**** Dataset content
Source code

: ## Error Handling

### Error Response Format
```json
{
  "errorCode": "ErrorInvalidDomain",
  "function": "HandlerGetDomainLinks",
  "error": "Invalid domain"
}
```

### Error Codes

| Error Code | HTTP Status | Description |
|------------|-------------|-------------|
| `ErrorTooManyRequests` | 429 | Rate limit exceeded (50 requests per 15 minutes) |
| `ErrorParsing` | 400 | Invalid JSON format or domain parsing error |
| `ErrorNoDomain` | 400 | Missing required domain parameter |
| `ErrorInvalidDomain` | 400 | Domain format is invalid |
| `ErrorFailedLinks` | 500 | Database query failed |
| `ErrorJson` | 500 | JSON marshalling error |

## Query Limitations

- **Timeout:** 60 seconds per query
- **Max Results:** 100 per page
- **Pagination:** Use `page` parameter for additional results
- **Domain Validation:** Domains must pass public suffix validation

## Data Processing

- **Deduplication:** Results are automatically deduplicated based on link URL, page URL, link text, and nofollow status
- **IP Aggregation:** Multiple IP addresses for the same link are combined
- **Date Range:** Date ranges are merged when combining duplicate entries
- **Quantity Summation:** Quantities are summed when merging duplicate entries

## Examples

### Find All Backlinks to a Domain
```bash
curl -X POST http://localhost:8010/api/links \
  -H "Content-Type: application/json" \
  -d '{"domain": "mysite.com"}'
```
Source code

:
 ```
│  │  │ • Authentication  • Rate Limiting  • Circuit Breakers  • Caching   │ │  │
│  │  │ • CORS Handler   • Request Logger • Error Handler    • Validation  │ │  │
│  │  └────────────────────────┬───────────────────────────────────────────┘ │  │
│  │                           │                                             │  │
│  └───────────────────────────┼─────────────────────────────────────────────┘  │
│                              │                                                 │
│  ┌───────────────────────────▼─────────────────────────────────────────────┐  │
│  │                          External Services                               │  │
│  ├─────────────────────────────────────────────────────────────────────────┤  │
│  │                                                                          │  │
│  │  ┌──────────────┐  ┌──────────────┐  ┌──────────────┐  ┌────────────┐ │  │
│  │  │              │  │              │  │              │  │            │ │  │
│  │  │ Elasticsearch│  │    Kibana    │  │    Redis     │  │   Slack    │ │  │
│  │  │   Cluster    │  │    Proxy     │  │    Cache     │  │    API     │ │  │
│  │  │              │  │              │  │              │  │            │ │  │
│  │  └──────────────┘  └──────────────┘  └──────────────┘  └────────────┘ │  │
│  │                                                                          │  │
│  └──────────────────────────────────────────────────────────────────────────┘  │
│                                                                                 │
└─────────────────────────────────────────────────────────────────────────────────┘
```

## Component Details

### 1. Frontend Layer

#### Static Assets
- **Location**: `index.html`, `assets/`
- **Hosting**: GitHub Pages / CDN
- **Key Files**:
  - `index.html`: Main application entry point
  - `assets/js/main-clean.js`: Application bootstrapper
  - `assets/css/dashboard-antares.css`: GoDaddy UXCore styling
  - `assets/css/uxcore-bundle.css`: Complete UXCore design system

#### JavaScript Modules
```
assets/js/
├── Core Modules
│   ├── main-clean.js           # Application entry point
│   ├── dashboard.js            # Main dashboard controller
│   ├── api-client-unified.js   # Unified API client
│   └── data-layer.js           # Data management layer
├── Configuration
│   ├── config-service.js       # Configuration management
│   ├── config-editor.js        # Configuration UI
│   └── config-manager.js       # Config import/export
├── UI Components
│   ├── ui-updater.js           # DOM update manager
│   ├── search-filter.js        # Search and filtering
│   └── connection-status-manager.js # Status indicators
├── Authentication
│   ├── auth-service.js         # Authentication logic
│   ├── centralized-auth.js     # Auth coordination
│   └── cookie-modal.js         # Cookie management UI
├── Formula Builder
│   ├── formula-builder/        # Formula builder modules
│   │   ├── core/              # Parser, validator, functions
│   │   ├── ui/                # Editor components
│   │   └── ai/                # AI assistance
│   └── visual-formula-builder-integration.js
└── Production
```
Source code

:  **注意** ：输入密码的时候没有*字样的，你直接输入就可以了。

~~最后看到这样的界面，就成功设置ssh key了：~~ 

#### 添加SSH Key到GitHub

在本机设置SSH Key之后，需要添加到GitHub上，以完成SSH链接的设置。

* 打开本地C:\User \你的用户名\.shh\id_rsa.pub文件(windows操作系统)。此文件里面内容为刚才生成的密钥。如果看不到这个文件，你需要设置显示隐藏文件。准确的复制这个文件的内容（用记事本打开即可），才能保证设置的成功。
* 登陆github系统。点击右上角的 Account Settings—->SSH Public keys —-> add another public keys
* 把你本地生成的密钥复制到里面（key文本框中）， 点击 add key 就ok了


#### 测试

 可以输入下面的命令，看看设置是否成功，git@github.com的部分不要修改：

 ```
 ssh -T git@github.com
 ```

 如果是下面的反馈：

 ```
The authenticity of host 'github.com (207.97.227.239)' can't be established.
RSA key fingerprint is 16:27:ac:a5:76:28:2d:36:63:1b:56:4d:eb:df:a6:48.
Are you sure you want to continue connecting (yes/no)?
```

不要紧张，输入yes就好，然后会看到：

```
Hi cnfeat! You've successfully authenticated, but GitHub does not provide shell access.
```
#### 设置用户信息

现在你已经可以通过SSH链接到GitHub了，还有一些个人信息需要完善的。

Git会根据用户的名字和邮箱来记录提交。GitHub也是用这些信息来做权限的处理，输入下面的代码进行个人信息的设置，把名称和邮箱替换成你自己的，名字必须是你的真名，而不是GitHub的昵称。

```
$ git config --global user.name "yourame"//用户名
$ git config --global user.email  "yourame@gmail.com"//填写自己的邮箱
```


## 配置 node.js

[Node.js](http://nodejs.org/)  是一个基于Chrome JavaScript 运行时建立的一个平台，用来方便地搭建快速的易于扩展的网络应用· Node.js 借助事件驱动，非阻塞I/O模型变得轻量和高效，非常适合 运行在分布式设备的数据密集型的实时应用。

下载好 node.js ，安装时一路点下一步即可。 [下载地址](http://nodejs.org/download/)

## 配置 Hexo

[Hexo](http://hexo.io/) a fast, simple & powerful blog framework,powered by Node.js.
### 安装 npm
********
Requirement: Every line in the records above with the string "entries" in it should be shown.

Result for this task:
- **Date Range:** Date ranges are merged when combining duplicate entries
- **Quantity Summation:** Quantities are summed when merging duplicate entries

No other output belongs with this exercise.